> **Excerpt**:
Decoupled Execution Paradigm Design

The decoupled execution paradigm (DEP) consists of three components: system architecture, programming model, and runtime system. The architecture view of DEP is shown in the below Figure.

dep-arch-web.jpg

  • System architecture. DEP decouples the nodes into data processing (data) nodes and compute nodes. Data nodes are further decoupled into compute-side data nodes and storage-side data notes. Compute-side data nodes are compute nodes that are dedicated for data processing. Storage-side data nodes are specially designed nodes that are connected to file servers with fast network. Compute-side data nodes reduce the size of computing generated data before sending it to storage nodes. Storage-side data nodes reduce the size of data retrieved from storage before sending it to compute-side data nodes. Writes will go through compute-side data nodes, whereas reads will go through the storage-side data nodes. Data nodes can provide simple data forwarding without any data size reduction, but the idea behind data nodes is to let the data nodes conduct the decoupled data-intensive operations and optimizations to reduce the data size and movement.
  • Programming model. What operations should be passed to the data nodes are determined by users and supported by the decoupled execution programming model (DEPM). The DEPM component is an MPI extension, allowing users to specify operations conducted on data nodes, instead of on compute nodes as the normal MPI library does. The purpose of the MPI extension and the DEPM component are similar to the netCDF Operators 1) in some sense, allowing data-intensive operations to be decoupled and processed on data nodes, and the results being sent back to compute nodes for further processing. For instance, an ncwa operator in netCDF computes the weighted average on specified data and returns the result for further computations, reducing the unnecessary data movement. Different from netCDF Operators, however, the DEPM is extended and much more powerful. It allows operations to be decoupled not only operators, which essentially allows general piece of code to be executed on data nodes, beyond operators. In addition, the DEPM allows optimizations across operations, which is impossible in the netCDF Operators.

> **Dataset extract**:
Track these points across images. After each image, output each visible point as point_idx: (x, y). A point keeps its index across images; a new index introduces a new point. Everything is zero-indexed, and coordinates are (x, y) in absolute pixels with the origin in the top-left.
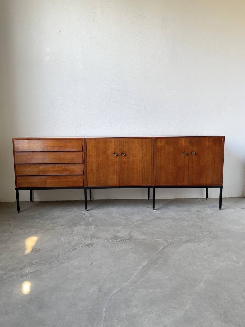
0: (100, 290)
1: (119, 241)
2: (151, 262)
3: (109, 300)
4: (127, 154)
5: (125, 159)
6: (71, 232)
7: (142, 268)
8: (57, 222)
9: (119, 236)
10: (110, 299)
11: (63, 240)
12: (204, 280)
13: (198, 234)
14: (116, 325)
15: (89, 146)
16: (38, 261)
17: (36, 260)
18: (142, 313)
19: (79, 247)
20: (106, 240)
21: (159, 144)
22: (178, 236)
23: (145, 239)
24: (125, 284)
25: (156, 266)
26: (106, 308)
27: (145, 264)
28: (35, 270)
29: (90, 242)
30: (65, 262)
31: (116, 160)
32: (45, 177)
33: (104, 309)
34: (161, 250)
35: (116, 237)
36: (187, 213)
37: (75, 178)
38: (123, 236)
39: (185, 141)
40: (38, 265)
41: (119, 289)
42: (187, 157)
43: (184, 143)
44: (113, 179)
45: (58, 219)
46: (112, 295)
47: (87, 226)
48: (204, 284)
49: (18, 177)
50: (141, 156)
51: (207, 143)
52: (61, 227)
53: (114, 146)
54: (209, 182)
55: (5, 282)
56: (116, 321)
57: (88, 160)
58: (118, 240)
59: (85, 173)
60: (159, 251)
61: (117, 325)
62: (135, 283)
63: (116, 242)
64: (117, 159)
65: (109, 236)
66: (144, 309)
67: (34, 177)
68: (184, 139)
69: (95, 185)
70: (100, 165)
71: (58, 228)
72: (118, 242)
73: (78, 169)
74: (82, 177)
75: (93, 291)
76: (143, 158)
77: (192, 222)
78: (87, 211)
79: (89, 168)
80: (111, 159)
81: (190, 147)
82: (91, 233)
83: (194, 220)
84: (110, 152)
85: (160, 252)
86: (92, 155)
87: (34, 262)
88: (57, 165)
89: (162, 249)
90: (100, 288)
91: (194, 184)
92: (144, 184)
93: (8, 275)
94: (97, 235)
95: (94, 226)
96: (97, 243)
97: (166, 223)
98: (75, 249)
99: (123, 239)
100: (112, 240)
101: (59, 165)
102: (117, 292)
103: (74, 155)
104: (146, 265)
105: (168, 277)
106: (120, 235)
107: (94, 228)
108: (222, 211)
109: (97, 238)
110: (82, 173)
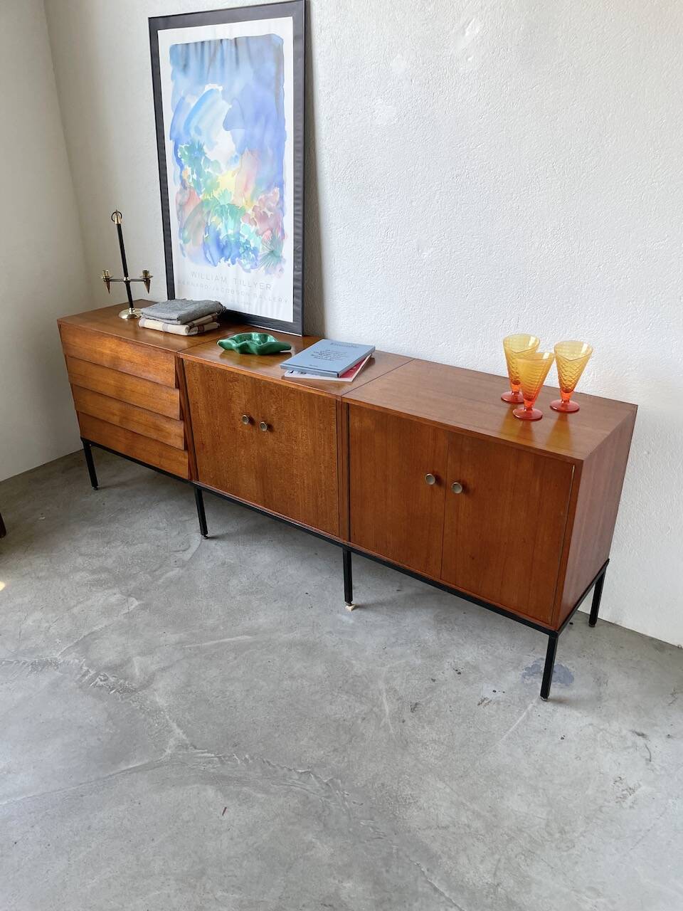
1: (101, 686)
6: (73, 604)
8: (101, 556)
9: (132, 666)
11: (29, 623)
15: (190, 377)
20: (89, 666)
21: (356, 423)
22: (235, 745)
23: (153, 712)
29: (58, 655)
34: (122, 772)
35: (120, 667)
36: (418, 662)
38: (136, 671)
42: (440, 493)
45: (119, 544)
47: (130, 596)
50: (310, 444)
52: (87, 575)
53: (245, 394)
58: (105, 680)
59: (189, 446)
60: (113, 772)
63: (96, 683)
65: (110, 658)
70: (219, 437)
72: (95, 689)
73: (174, 433)
74: (185, 455)
76: (314, 451)
79: (197, 437)
81: (450, 461)
82: (98, 628)
85: (111, 776)
86: (199, 405)
99: (121, 681)
100: (96, 675)
103: (164, 395)
106: (136, 665)
109: (85, 650)
110: (182, 446)
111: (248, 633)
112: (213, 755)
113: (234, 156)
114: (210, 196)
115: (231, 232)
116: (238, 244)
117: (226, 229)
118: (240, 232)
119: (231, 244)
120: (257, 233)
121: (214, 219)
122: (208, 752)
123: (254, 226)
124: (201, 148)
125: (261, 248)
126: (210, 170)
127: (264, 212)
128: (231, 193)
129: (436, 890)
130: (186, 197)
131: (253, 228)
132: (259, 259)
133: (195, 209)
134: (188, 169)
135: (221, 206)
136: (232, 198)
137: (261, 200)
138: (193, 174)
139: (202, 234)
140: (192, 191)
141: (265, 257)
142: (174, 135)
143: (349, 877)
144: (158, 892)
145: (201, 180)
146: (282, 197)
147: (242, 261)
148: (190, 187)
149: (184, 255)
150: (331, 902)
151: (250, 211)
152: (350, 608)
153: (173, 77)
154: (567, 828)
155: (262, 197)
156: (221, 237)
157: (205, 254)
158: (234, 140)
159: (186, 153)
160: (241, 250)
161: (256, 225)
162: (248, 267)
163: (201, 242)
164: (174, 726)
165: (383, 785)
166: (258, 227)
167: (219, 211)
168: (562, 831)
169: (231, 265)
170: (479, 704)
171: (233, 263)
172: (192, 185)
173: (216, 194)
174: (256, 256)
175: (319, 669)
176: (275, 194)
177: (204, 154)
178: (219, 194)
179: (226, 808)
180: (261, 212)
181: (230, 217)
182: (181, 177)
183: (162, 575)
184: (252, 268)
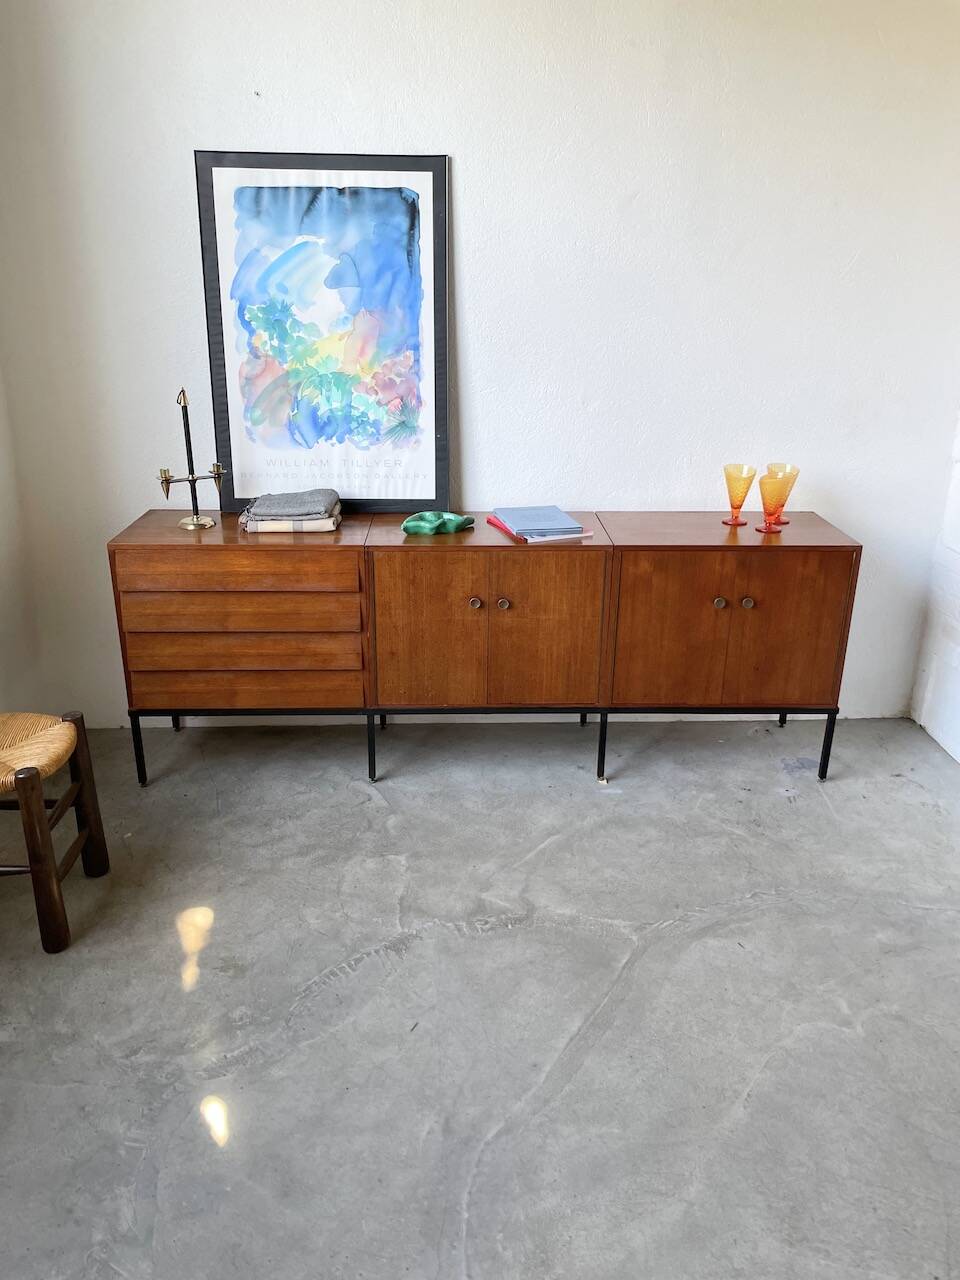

> **Work instructions**:
- 1) Rewrite the stretch of the DEP design text from "Decoupled Execution Paradigm Design" through "the below Figure.", swapping "DEP" for "DXP".
- 2) Output the stretch of the listing from the line containing "111: (248, 633)" through the line containing "154: (567, 828)" as a Markdown table with the columns Row and Entry, leaving out blank lines.
The DEP design text and the listing come from unrelated sources.

> **Numbered responses**:
- 1)
Decoupled Execution Paradigm Design

The decoupled execution paradigm (DXP) consists of three components: system architecture, programming model, and runtime system. The architecture view of DXP is shown in the below Figure.

- 2)
| Row | Entry |
|---|---|
| 1 | 111: (248, 633) |
| 2 | 112: (213, 755) |
| 3 | 113: (234, 156) |
| 4 | 114: (210, 196) |
| 5 | 115: (231, 232) |
| 6 | 116: (238, 244) |
| 7 | 117: (226, 229) |
| 8 | 118: (240, 232) |
| 9 | 119: (231, 244) |
| 10 | 120: (257, 233) |
| 11 | 121: (214, 219) |
| 12 | 122: (208, 752) |
| 13 | 123: (254, 226) |
| 14 | 124: (201, 148) |
| 15 | 125: (261, 248) |
| 16 | 126: (210, 170) |
| 17 | 127: (264, 212) |
| 18 | 128: (231, 193) |
| 19 | 129: (436, 890) |
| 20 | 130: (186, 197) |
| 21 | 131: (253, 228) |
| 22 | 132: (259, 259) |
| 23 | 133: (195, 209) |
| 24 | 134: (188, 169) |
| 25 | 135: (221, 206) |
| 26 | 136: (232, 198) |
| 27 | 137: (261, 200) |
| 28 | 138: (193, 174) |
| 29 | 139: (202, 234) |
| 30 | 140: (192, 191) |
| 31 | 141: (265, 257) |
| 32 | 142: (174, 135) |
| 33 | 143: (349, 877) |
| 34 | 144: (158, 892) |
| 35 | 145: (201, 180) |
| 36 | 146: (282, 197) |
| 37 | 147: (242, 261) |
| 38 | 148: (190, 187) |
| 39 | 149: (184, 255) |
| 40 | 150: (331, 902) |
| 41 | 151: (250, 211) |
| 42 | 152: (350, 608) |
| 43 | 153: (173, 77) |
| 44 | 154: (567, 828) |